## Exercise description
Give an unaltered copy of the listing below, minus its pictures.

======== Material provided ========

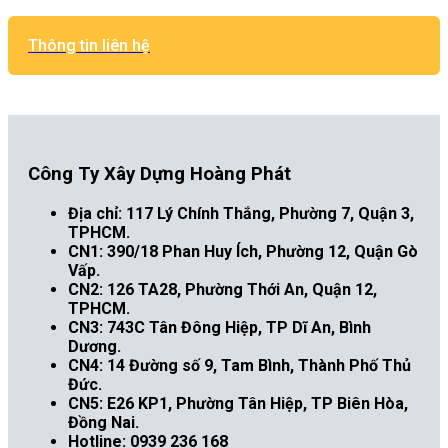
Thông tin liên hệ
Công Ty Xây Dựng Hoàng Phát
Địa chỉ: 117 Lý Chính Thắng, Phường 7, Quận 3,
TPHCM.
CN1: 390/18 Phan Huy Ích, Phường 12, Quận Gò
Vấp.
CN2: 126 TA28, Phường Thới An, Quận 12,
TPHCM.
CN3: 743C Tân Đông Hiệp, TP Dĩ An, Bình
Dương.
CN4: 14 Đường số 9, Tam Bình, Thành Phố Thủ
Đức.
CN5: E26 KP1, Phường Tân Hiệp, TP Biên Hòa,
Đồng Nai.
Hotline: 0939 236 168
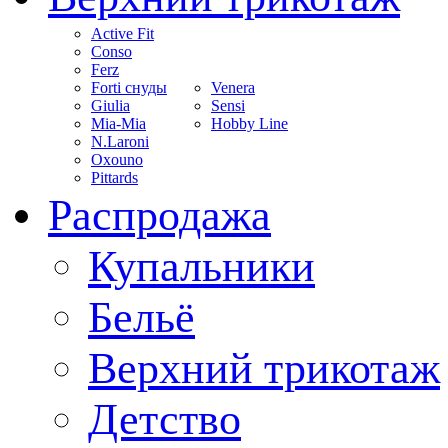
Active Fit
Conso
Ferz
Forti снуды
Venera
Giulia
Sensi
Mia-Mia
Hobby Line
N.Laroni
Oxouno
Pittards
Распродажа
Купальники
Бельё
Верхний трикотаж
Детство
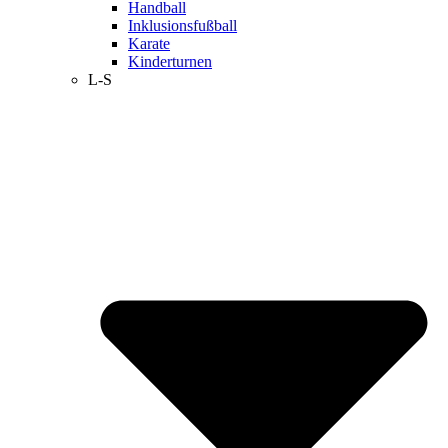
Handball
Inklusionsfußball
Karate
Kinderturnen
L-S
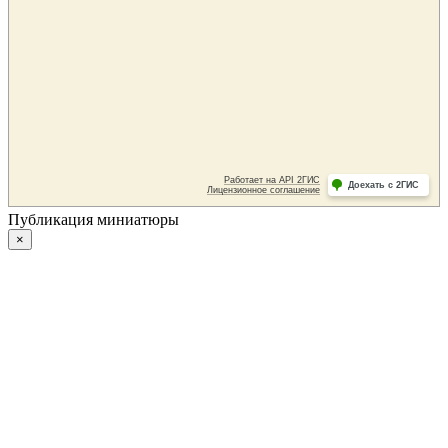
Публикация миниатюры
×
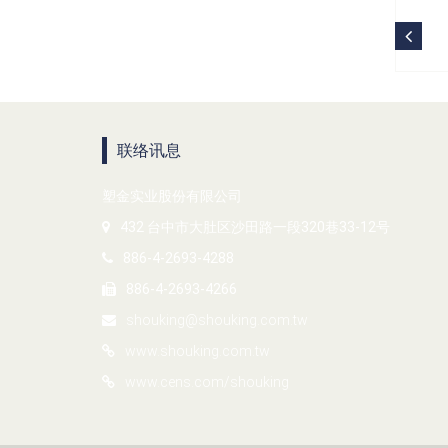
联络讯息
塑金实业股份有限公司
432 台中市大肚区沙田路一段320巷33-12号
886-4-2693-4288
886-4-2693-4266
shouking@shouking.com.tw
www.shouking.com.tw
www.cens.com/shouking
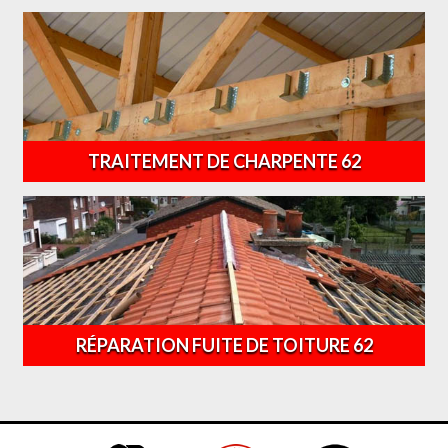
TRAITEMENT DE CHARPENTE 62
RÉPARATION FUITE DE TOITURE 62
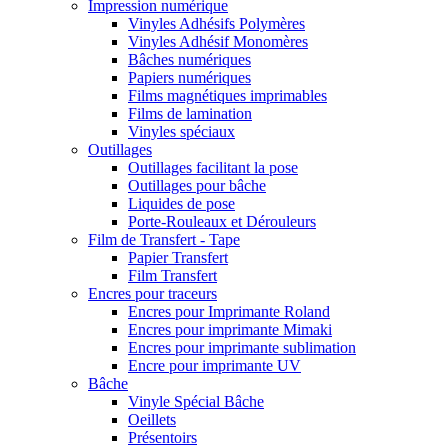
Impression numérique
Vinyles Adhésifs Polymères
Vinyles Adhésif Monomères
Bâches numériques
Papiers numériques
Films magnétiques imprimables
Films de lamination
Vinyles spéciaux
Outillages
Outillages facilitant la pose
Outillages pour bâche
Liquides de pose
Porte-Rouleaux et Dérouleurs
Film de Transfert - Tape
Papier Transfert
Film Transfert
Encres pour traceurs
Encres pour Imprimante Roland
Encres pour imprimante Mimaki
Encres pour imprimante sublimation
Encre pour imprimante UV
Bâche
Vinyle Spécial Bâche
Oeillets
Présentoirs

========

## Answer to the problem
Thông tin liên hệ
Công Ty Xây Dựng Hoàng Phát
Địa chỉ: 117 Lý Chính Thắng, Phường 7, Quận 3,
TPHCM.
CN1: 390/18 Phan Huy Ích, Phường 12, Quận Gò
Vấp.
CN2: 126 TA28, Phường Thới An, Quận 12,
TPHCM.
CN3: 743C Tân Đông Hiệp, TP Dĩ An, Bình
Dương.
CN4: 14 Đường số 9, Tam Bình, Thành Phố Thủ
Đức.
CN5: E26 KP1, Phường Tân Hiệp, TP Biên Hòa,
Đồng Nai.
Hotline: 0939 236 168
Active Fit
Conso
Ferz
Forti снуды
Venera
Giulia
Sensi
Mia-Mia
Hobby Line
N.Laroni
Oxouno
Pittards
Распродажа
Купальники
Бельё
Верхний трикотаж
Детство
Handball
Inklusionsfußball
Karate
Kinderturnen
L-S
Публикация миниатюры
×
联络讯息
塑金实业股份有限公司
432 台中市大肚区沙田路一段320巷33-12号
886-4-2693-4288
886-4-2693-4266
shouking@shouking.com.tw
www.shouking.com.tw
www.cens.com/shouking
TRAITEMENT DE CHARPENTE 62
RÉPARATION FUITE DE TOITURE 62
Impression numérique
Vinyles Adhésifs Polymères
Vinyles Adhésif Monomères
Bâches numériques
Papiers numériques
Films magnétiques imprimables
Films de lamination
Vinyles spéciaux
Outillages
Outillages facilitant la pose
Outillages pour bâche
Liquides de pose
Porte-Rouleaux et Dérouleurs
Film de Transfert - Tape
Papier Transfert
Film Transfert
Encres pour traceurs
Encres pour Imprimante Roland
Encres pour imprimante Mimaki
Encres pour imprimante sublimation
Encre pour imprimante UV
Bâche
Vinyle Spécial Bâche
Oeillets
Présentoirs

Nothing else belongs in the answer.